> EXCERPTED PASSAGE:
........

If an owner has the resources, converting underused space in a house into an in-law apartment for extended family members or a lower level with an exterior door into a rentable accessory dwelling unit (ADU) can be rewarding now and enticing to a future buyer.
Research shows that sellers get the most bang for their renovation bucks by focusing on the kitchen, bathrooms and curb appeal with a handsome front door and low-maintenance landscaping.
The front yard is the first impression a home shopper sees after liking the property’s online photos and description, says Curtis.
The biggest payoff, however, now and in the future, comes at little cost but big effort: Decluttering.
Clearing floor space, shelves and closets so a potential buyer can visualize living there is key. Current residents also benefit from putting or giving away unneeded objects.
Studies show removing clutter and other distractions promotes creativity and a feeling of being in control, and orderly environments are relaxing and can reduce dust that irritates allergies.
If you plan to move sometime, it’s helpful to start boxing and storing excess objects now, says Curtis.
“Most people can move a third of their possessions to a corner of the garage and still have a livable, workable home,” says Curtis. “Many people instantly see this as an improvement and wonder why they didn’t do it years earlier.”
Real estate agents, interior designers, home stagers and professional organizers can be consulted long before an owner lists a property.
Often, these experts can suggest economical ways to dress up a room such as applying a fresh coat of neutral-colored paint and adding container plants.
Sometimes, just rearranging furniture makes a home look more inviting, and pulling back heavy drapes to let natural light into a dark space is a quick fix, says Curtis.
If expensive kitchen cabinets and other built-in renovations are on the home improvement to-do list, select timeless styles and finishes that won’t look dated in the future.
Give in to trends with an accent wall color or textile like a sofa pillow or rug.
Faded or frayed wall-to-wall carpet should be replaced unless the home is being sold at a discount “as is” or buyers are offered a flooring allowance to make their own choice.
An owner purchasing new carpet should select a budget-friendly brand in a neutral color, according to the real estate marketplace Redfin. Better yet, install laminated or hardwood floors or tile, which often appraise higher than homes that have equal parts hardwood and carpeted flooring, says Redfin.
Can’t decide on how much to invest before selling? Research the market to see recent nearby sales. Then get advice.
Curtis is a licensed contractor as well as a broker, and he has restored houses over his career. His insight: Renovations don’t have to look like every other new remodel, he says.
One of his recent listings, which he describes as a “truly unique, tasteful and bold” renovated midcentury modern house in Northwest Portland’s Kings Heights neighborhood, received an accepted offer in four days.
“It’s just not one of those renovations, but it was thoughtful and extensive,” he says.
Erin Davis of Mosaik Design and Remodeling in Portland says kitchens and bathrooms are the most used spaces in a home and the most sought-after remodeling projects.
“Staying with quality materials and a timeless style is a safe bet that both you and potential buyers down the road will enjoy,” she says.
Davis has found that these looks appeal to homeowners and home shoppers:
Quartz countertops will continue to be a top choice due to their durability and low maintenance, says Davis.
Quartz comes in a wide range of whites and lighter color ranges not available in most marble and granite.
Homeowners are drawn to the organic, textural quality of a natural stone, says Davis.

........

> WORK INSTRUCTIONS: Write out, word for word, the part of the passage on preparing a home for sale starting with "Clearing floor space, shelves" and going on through "lists a property.".

........

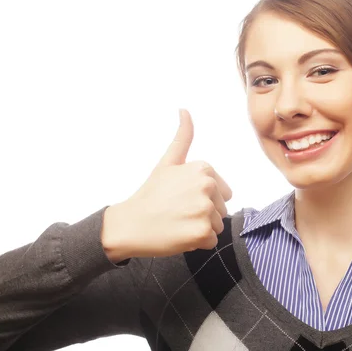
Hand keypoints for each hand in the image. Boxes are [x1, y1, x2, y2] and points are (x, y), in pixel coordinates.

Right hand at [102, 109, 231, 262]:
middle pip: (222, 209)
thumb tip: (184, 109)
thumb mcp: (168, 162)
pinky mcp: (202, 232)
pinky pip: (211, 241)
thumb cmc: (150, 195)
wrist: (129, 224)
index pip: (223, 192)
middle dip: (203, 214)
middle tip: (178, 212)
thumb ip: (183, 137)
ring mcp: (205, 210)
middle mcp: (207, 186)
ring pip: (218, 225)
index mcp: (203, 169)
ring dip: (200, 229)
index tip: (181, 197)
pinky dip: (197, 243)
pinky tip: (179, 235)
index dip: (203, 198)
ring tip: (178, 223)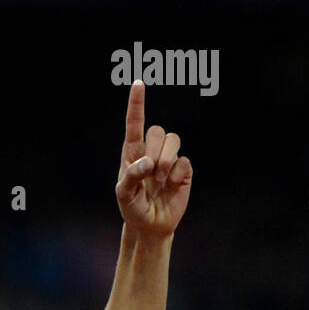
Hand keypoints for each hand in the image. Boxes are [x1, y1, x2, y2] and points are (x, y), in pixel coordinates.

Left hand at [116, 80, 192, 240]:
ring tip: (160, 180)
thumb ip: (131, 176)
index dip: (137, 103)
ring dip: (166, 161)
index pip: (135, 124)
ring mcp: (169, 158)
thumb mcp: (124, 195)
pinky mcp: (183, 170)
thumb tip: (148, 163)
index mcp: (132, 152)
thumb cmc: (132, 208)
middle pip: (158, 131)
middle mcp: (151, 150)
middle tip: (150, 173)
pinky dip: (176, 175)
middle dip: (155, 151)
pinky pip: (184, 161)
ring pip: (174, 140)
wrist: (150, 226)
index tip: (139, 83)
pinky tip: (170, 187)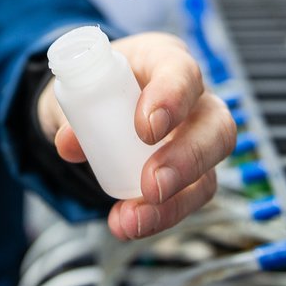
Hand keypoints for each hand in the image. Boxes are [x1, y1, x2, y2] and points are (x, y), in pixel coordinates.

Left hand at [37, 32, 234, 240]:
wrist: (94, 104)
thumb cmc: (95, 85)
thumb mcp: (78, 89)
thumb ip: (73, 112)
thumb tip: (69, 143)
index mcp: (165, 61)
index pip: (182, 71)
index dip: (171, 98)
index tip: (146, 129)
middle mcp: (195, 99)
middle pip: (216, 126)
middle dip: (186, 159)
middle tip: (152, 185)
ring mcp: (198, 140)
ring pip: (210, 172)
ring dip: (173, 203)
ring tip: (133, 220)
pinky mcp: (192, 175)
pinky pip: (189, 198)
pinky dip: (160, 217)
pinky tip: (129, 225)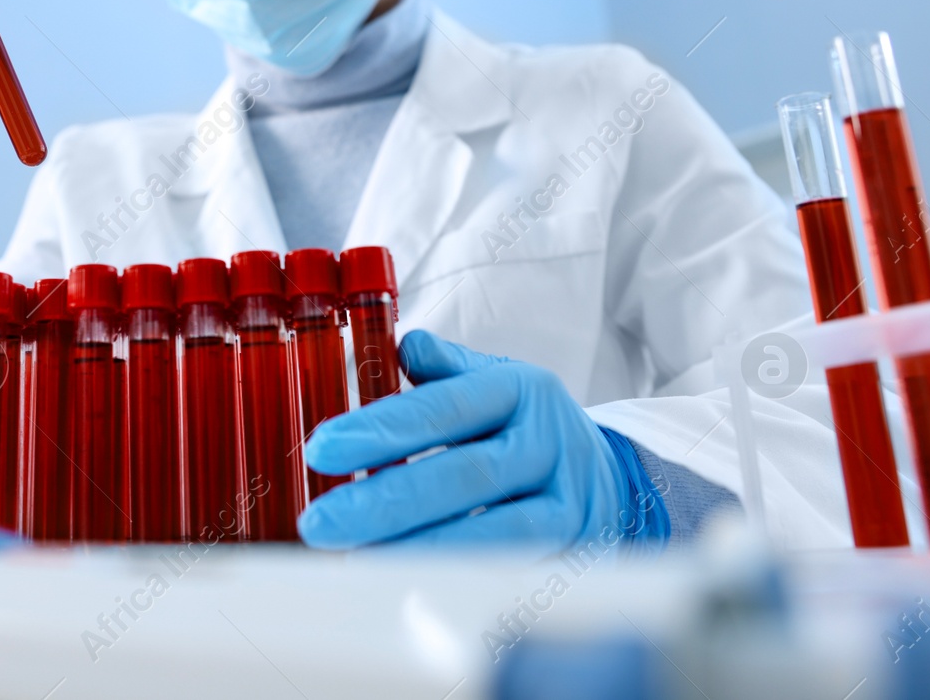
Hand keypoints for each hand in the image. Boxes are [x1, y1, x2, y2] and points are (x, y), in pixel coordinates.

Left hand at [297, 331, 668, 551]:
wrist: (610, 480)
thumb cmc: (526, 428)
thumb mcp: (494, 382)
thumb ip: (445, 369)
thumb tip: (403, 346)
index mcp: (521, 390)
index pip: (443, 409)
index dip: (380, 429)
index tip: (321, 448)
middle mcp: (548, 445)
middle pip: (463, 476)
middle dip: (384, 502)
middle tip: (320, 521)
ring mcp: (566, 504)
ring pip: (491, 533)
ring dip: (416, 549)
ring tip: (352, 557)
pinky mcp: (572, 556)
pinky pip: (509, 571)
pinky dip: (456, 579)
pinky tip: (405, 583)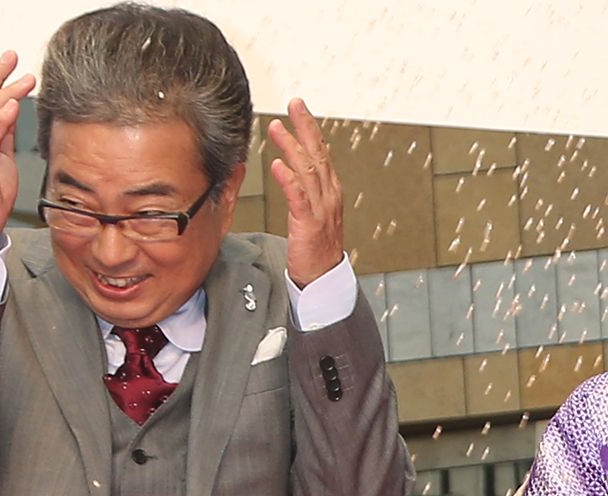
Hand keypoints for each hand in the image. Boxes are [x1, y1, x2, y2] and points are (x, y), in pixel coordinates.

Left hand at [267, 98, 343, 285]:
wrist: (324, 279)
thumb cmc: (315, 249)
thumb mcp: (312, 213)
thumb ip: (304, 191)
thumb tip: (291, 170)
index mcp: (330, 191)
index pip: (321, 153)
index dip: (311, 129)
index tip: (299, 108)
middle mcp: (329, 196)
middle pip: (319, 154)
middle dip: (306, 127)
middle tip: (295, 104)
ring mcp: (321, 209)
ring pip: (308, 171)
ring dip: (292, 147)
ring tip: (278, 128)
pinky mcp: (310, 225)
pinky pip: (299, 198)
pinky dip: (289, 180)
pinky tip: (278, 165)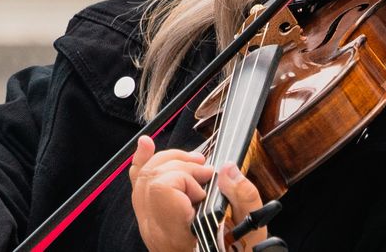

........

> TASK ANSWER:
Clearing floor space, shelves and closets so a potential buyer can visualize living there is key. Current residents also benefit from putting or giving away unneeded objects.
Studies show removing clutter and other distractions promotes creativity and a feeling of being in control, and orderly environments are relaxing and can reduce dust that irritates allergies.
If you plan to move sometime, it’s helpful to start boxing and storing excess objects now, says Curtis.
“Most people can move a third of their possessions to a corner of the garage and still have a livable, workable home,” says Curtis. “Many people instantly see this as an improvement and wonder why they didn’t do it years earlier.”
Real estate agents, interior designers, home stagers and professional organizers can be consulted long before an owner lists a property.